After a year being in service Judar gets shipwrecked on a voyage. He meets some Badawi and a native of Jiddah takes pity on him and asks him if he wants to take service with him, which Judar does. They go to Mecca where they meet Abd al-Samad. Judar weeps and tells him everything. The Moor shows him the present state of his brothers. Judar leaves the native of Jiddah and receives the enchanted ring of Abd al-Samad. Within resides a servant named Al-Ra’ad al-Kasif who will do everything his master asks. Judar has to rub the ring and it will appear. He wants to go to his native city, to his mother, and his brothers freed. He forgives his brothers and decides to take back the saddle-bags and the King’s treasure. He rubs the ring and orders Al-Ra’ad to do so. Judar also commands him to build a magnificent palace. When he enters the palace he asks for servants. Meanwhile the Treasurer of the King finds the treasury empty and Sálim and Salím gone from the goal. It is also known to them that Judar has returned.

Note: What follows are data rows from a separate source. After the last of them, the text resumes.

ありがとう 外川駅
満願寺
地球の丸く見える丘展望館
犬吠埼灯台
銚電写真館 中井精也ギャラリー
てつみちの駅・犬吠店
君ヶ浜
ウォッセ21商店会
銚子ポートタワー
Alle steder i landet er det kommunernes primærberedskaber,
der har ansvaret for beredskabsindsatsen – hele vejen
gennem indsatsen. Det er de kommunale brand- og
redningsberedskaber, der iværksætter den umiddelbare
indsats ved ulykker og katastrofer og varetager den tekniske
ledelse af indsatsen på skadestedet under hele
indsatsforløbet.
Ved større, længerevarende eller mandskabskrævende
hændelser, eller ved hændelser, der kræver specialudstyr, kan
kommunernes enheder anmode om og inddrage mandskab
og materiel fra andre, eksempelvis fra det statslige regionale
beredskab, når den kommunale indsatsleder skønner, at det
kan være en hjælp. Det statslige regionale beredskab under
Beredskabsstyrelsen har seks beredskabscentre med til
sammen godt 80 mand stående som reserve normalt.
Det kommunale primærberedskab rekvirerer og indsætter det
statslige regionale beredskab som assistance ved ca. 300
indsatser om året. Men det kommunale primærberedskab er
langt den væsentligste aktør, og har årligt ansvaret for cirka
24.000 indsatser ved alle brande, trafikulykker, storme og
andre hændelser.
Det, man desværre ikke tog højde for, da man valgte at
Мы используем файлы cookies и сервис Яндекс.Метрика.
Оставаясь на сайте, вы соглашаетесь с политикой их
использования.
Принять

Emir Othman has to go to Judar’s palace with an invitation. If he finds him weak he can do what he wants. Othman finds an eunuch at the palace-gate. He offends the eunuch but gets beaten by him as it is Al Ra’ad in disguise. Othman’s men are killed and they return to the King. The King sends another one hundred men but they get beaten as well, then two hundred but they also get beaten. Then the King sends his Wazir who says he will not need soldiers to get in contact with Judar. The Wazir shows a respectful attitude and may speak to Judar. He says to him that the King invites him for a banquet, but Judar says the King must come to him.
Judar prepares the arrival of the King by letting the Marid summon fifty Ifrits and dress them as magnificent guards. When the King arrives he is left standing and grows afraid. He excuses himself for what he had done to Judar’s brothers. And Judar gives him robes of honour and they eat. The King returns every day but grows afraid Judar will take over his kingdom. So the Wazir advises him to let Judar marry his daughter. Judar demands for her hand and the King obliges. The King and Judar become close friends, but when Shams al-Daulah dies, Judar, against his will, becomes Sultan.

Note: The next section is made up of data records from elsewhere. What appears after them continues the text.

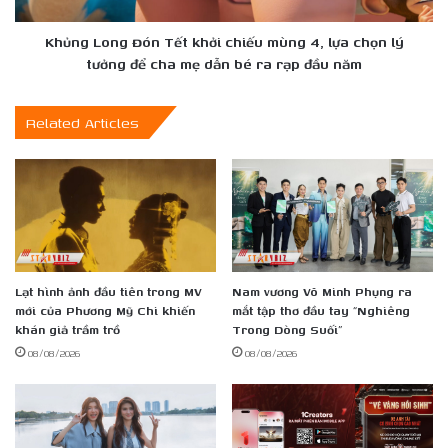
lựa
chọn
Khủng Long Đón Tết khởi chiếu mùng 4, lựa chọn lý
lý
tưởng để cha mẹ dẫn bé ra rạp đầu năm
tưởng
để
Related Articles
cha
mẹ
dẫn
bé
ra
rạp
đầu
năm
Lạt hình ảnh đầu tiên trong MV
Nam vương Võ Minh Phụng ra
mới của Phương Mỹ Chi khiến
mắt tập thơ đầu tay “Nghiêng
khán giả trầm trồ
Trong Dòng Suối”
08/08/2026
08/08/2026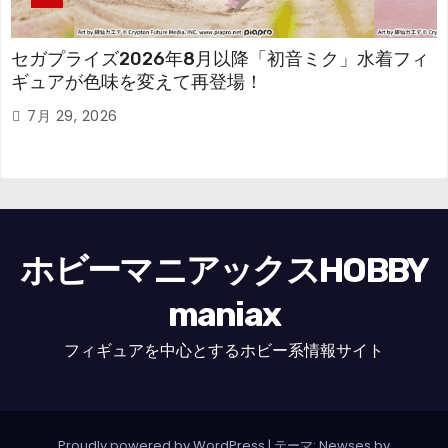
セガプライズ2026年8月以降「初音ミク」水着フィ
ギュアが色味を変えて再登場！
7月 29, 2026
ホビーマニアックスHOBBY
maniax
フィギュアを中心とするホビー系情報サイト
Proudly powered by WordPress
|
テーマ: Newses by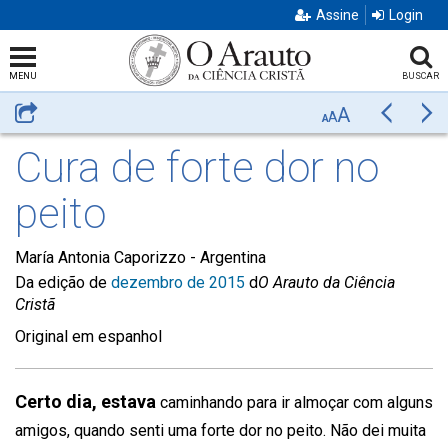
Assine
Login
MENU
BUSCAR
A
Compartilhar
Anterior
Pr
A
A
Cura de forte dor no
peito
María Antonia Caporizzo -
Argentina
Da edição de
dezembro de 2015
d
O Arauto da Ciência
Cristã
Original em espanhol
Certo dia, estava
caminhando para ir almoçar com alguns
amigos, quando senti uma forte dor no peito. Não dei muita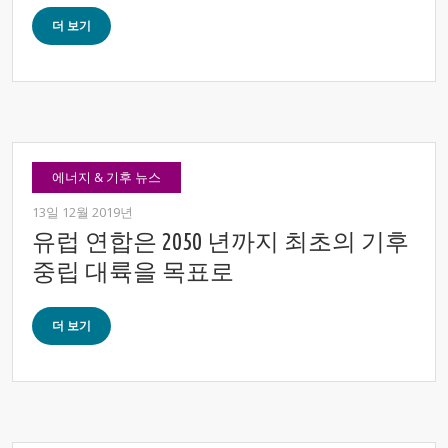
더 보기
에너지 & 기후 뉴스
13일 12월 2019년
유럽 ​​연합은 2050 년까지 최초의 기후
중립 대륙을 목표로
더 보기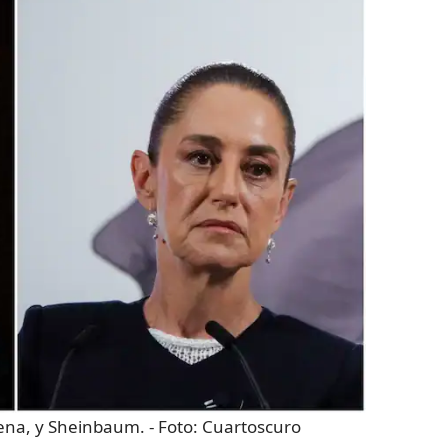
rena, y Sheinbaum.
- Foto:
Cuartoscuro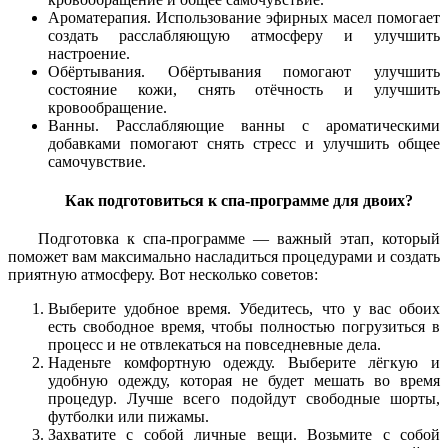
Ароматерапия. Использование эфирных масел помогает
создать расслабляющую атмосферу и улучшить
настроение.
Обёртывания. Обёртывания помогают улучшить
состояние кожи, снять отёчность и улучшить
кровообращение.
Ванны. Расслабляющие ванны с ароматическими
добавками помогают снять стресс и улучшить общее
самочувствие.
Как подготовиться к спа-программе для двоих?
Подготовка к спа-программе — важный этап, который
поможет вам максимально насладиться процедурами и создать
приятную атмосферу. Вот несколько советов:
Выберите удобное время. Убедитесь, что у вас обоих
есть свободное время, чтобы полностью погрузиться в
процесс и не отвлекаться на повседневные дела.
Наденьте комфортную одежду. Выберите лёгкую и
удобную одежду, которая не будет мешать во время
процедур. Лучше всего подойдут свободные шорты,
футболки или пижамы.
Захватите с собой личные вещи. Возьмите с собой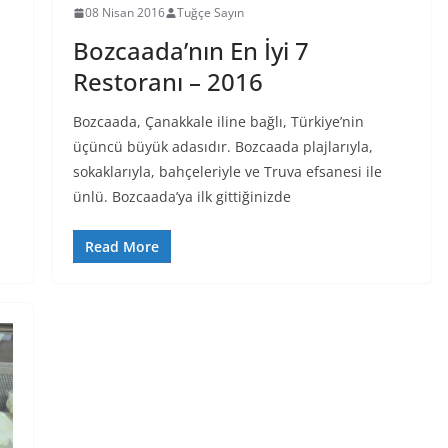
08 Nisan 2016
Tuğçe Sayın
Bozcaada’nın En İyi 7
Restoranı – 2016
a
Bozcaada, Çanakkale iline bağlı, Türkiye’nin
üçüncü büyük adasıdır. Bozcaada plajlarıyla,
sokaklarıyla, bahçeleriyle ve Truva efsanesi ile
ünlü. Bozcaada’ya ilk gittiğinizde
Read More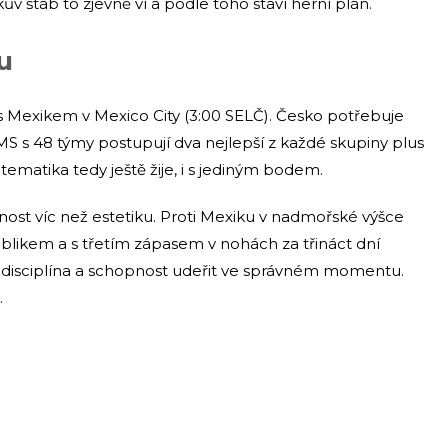
kův štáb to zjevně ví a podle toho staví herní plán.
u
s Mexikem v Mexico City (3:00 SELČ). Česko potřebuje
MS s 48 týmy postupují dva nejlepší z každé skupiny plus
tematika tedy ještě žije, i s jediným bodem.
lnost víc než estetiku. Proti Mexiku v nadmořské výšce
blikem a s třetím zápasem v nohách za třináct dní
 disciplína a schopnost udeřit ve správném momentu.
.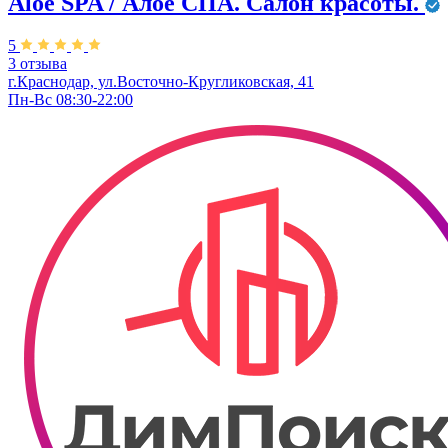
Aloe SPA / Алое СПА. Салон красоты.
5
3 отзыва
г.Краснодар, ул.Восточно-Кругликовская, 41
Пн-Вс 08:30-22:00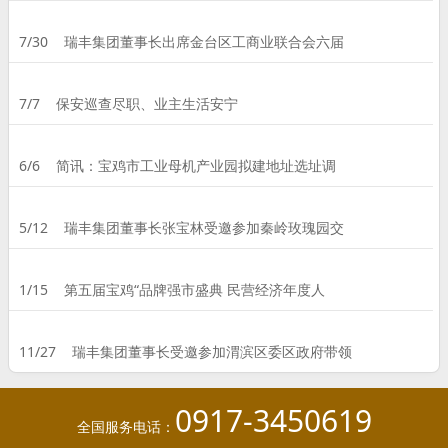
7/30
瑞丰集团董事长出席金台区工商业联合会六届
7/7
保安巡查尽职、业主生活安宁
6/6
简讯：宝鸡市工业母机产业园拟建地址选址调
5/12
瑞丰集团董事长张宝林受邀参加秦岭玫瑰园交
1/15
第五届宝鸡“品牌强市盛典 民营经济年度人
11/27
瑞丰集团董事长受邀参加渭滨区委区政府带领
0917-3450619
全国服务电话：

Sálim and Salím are not satisfied and see themselves as slaves to Judar. They set up a plan to kill Judar. They poison him. Sálim wants to take the ring off Judar’s finger but it resists, so he cuts it off. He rubs the ring and the Marid appears. He lets it kill his brother Salím and proclaims himself to be Sultan. He threatens to kill everyone with the ring if they don’t accept. He also claims the wife of Judar and shares his bed with her. Later she poisons him and destroys the ring and tears up the saddle-bags. She tells the Officers to choose out a new King.